When it was confirmed, half a dozen members of the Strome College went into action. Michelle Carpenter, a senior lecturer of marketing, headed the effort. Tanner and Merriman spoke with John Barker, who handles IT for the school, got a loaner laptop for Yaya, a necessity for her to remain in school.

Carpenter got clothes for Yaya and her brother from the Strome College's Big Blue Closet, which is intended to provide professional-looking clothes to graduating seniors who are in need.

The AMA Strome Marketers, a student group, provided Yaya with items raised in a food drive, including snacks, microwaveable meals and personal hygiene items.

Yaya was encouraged to continue her classes, including business calculus and macro-economics, which aren't easy courses under the best of circumstances. Her professors provided whatever assistance she needed as she coped with the situation.

Yaya was also taking two dance classes, and the Dance Department provided clothes and food, as did her sorority, Tri Sigma.

"This was truly a team effort," Carpenter said. "Not just the Strome College, but everyone - the Dance Department and Jackie's sorority.

"This is definitely very typical of the Strome Business College. We work well together and support each other. What Dean Tanner did was so typical of how he cares about students. He's very in tune with what's happening."

Carpenter also reached out to her social circle at Trinity Lutheran in Newport News and Scout BSA Troop 242, of which her children are members. In all, they donated two full baskets of clothes and gift carts to Walmart and Chick-fil-A. She and her husband, Chip, delivered the items to Yaya and her family, who are staying at a Chesapeake hotel. A second trip two weeks later resulted in five more bags of donated clothing for the family.

Jolliff Middle School in Chesapeake, which Angel attends, also donated a laptop, clothes and gift cards to him.

Yaya said the family is overwhelmed by the kindness of so many in the middle of a pandemic.

"We appreciate it so much," she said. "God bless them. It's good to know that people who have their own lives and have their own problems have big enough hearts to help people when they are going through a tough time."

Yaya said the cause of the blaze is unknown. Fire officials told the family that a probable electrical malfunction caused an explosion in the kitchen. Angel was in a back bedroom doing an online class when he heard the explosion and an alarm, but he kept reading because he thought his sister was home.

When smoke began to enter his room, he opened the door. There and there was so much smoke he saw nothing but darkness. He crawled out the apartment, breathing heavily.

He immediately called 911, then began knocking on doors. Firefighters arrived just in time to save two children who were trapped in an upstairs apartment.

"Losing physical things is hurtful," Yaya said. "But losing someone's life would have been so much harder to deal with."

Her family is no stranger to tough times.
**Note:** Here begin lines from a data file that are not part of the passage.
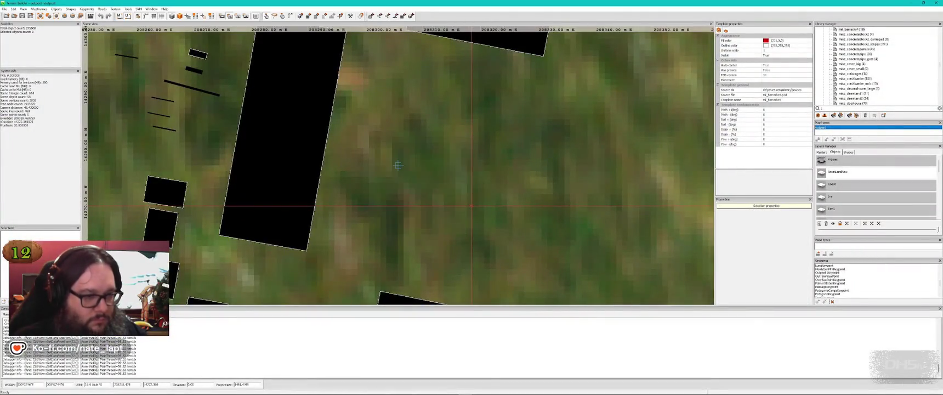
- Zoom the 2D map to the barracks and rotate them into line in Buldozer
scroll(398, 165, down, 10)
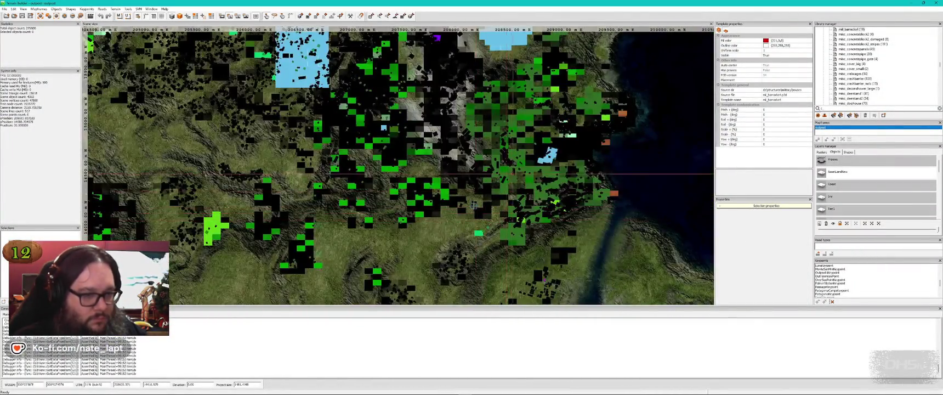
scroll(512, 174, up, 6)
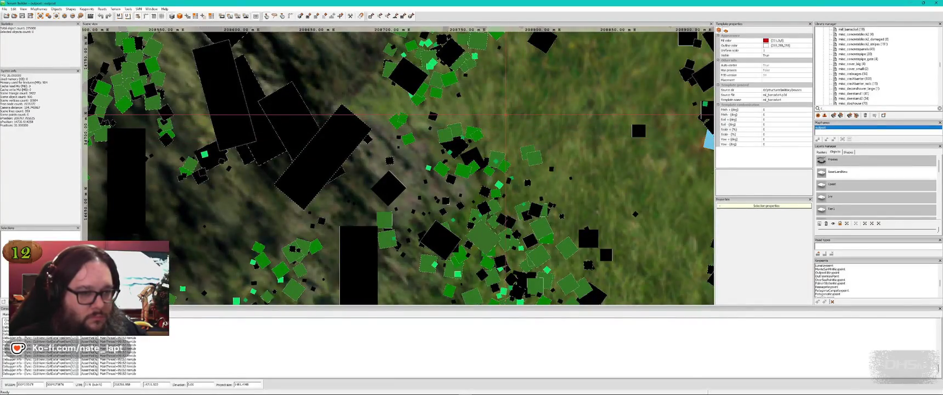
scroll(504, 115, up, 4)
key(alt+Tab)
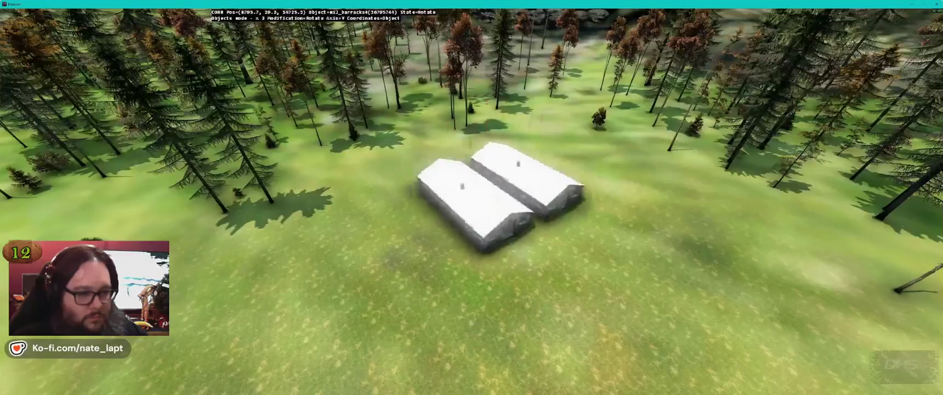
drag(471, 206, 509, 205)
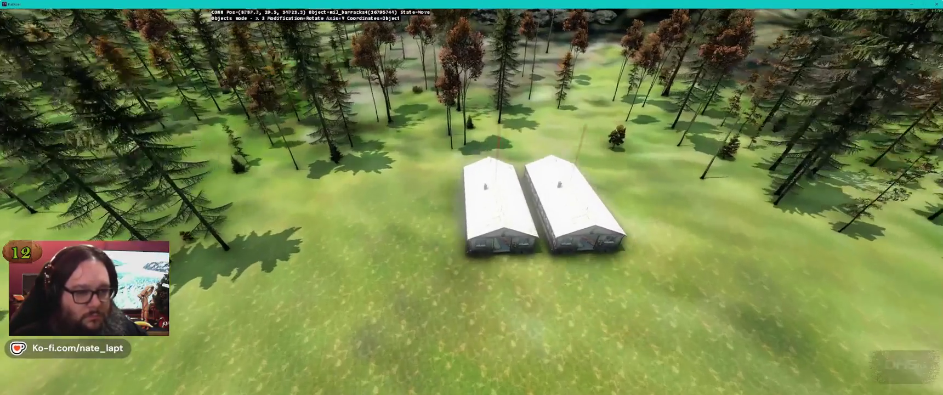
- Zoom the preview to check the side-by-side barracks, then compare with the 2D map
scroll(472, 206, down, 5)
scroll(471, 205, up, 5)
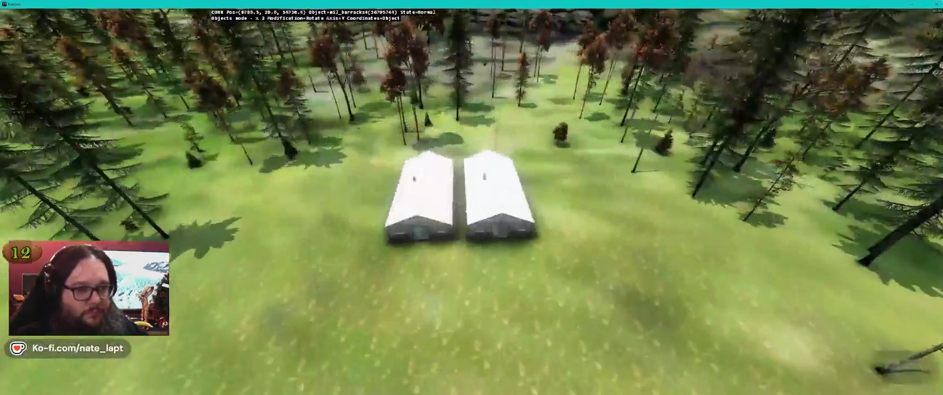
scroll(469, 205, down, 4)
scroll(469, 205, up, 4)
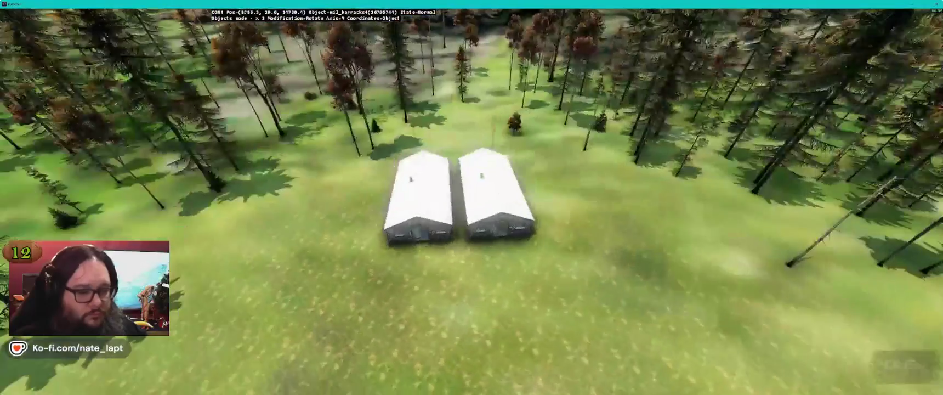
scroll(471, 205, down, 3)
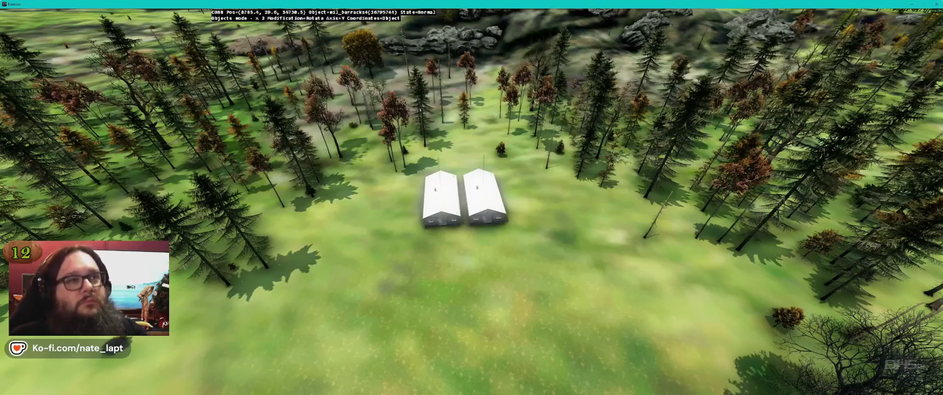
scroll(471, 197, up, 2)
key(alt+Tab)
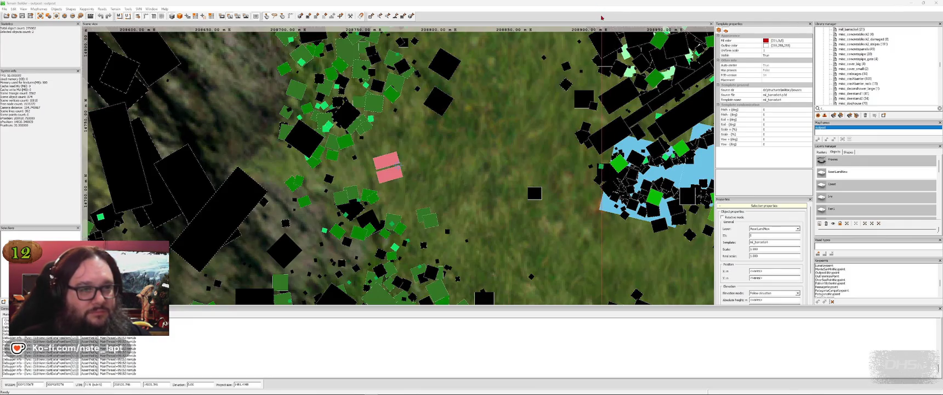
key(alt+Tab)
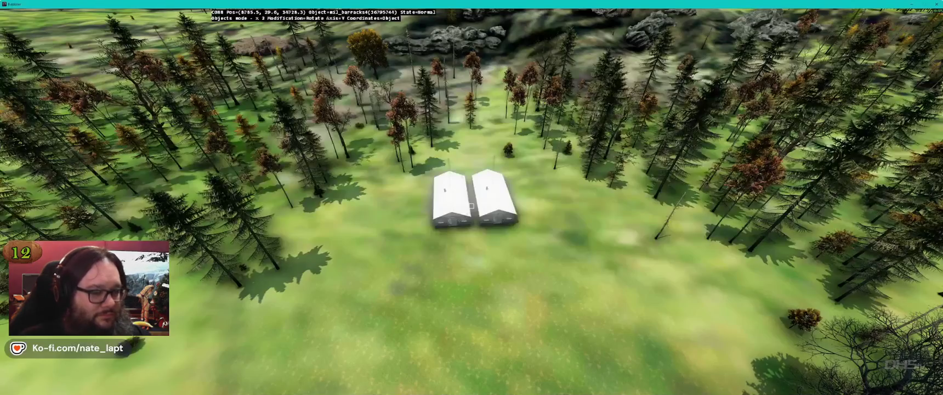
- Toggle Buldozer between the smoothing and Flatten brushes and Objects mode around the barracks
scroll(470, 206, up, 5)
key(b)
Sosa, a single mother and a supervisor at Hampton Roads Transit's Norfolk office, moved from New Jersey to Virginia three years ago after her fiancé and father both died within a short period of time.

"My mom has worked two or three jobs at times," Yaya said. "She's worked so hard to give us everything. Usually, we're the ones taking care of everyone else. All of my aunts and uncles have lived with us at one time or another."

Now her family is the one in need. Their insurance company said it will pay for the hotel through the end of the month. Sosa has been attempting to purchase a house, but the market is hot and she was recently outbid for a home.

If they don't find a house or an apartment by Dec. 31, they'll move in with an aunt, who has a small home with three children of her own.

Yaya has a Go-Fund-Me Page, which has so far raised $5,950 from 136 donors. Carpenter urges everyone from ODU and elsewhere to donate.

"This family is still in need," she said.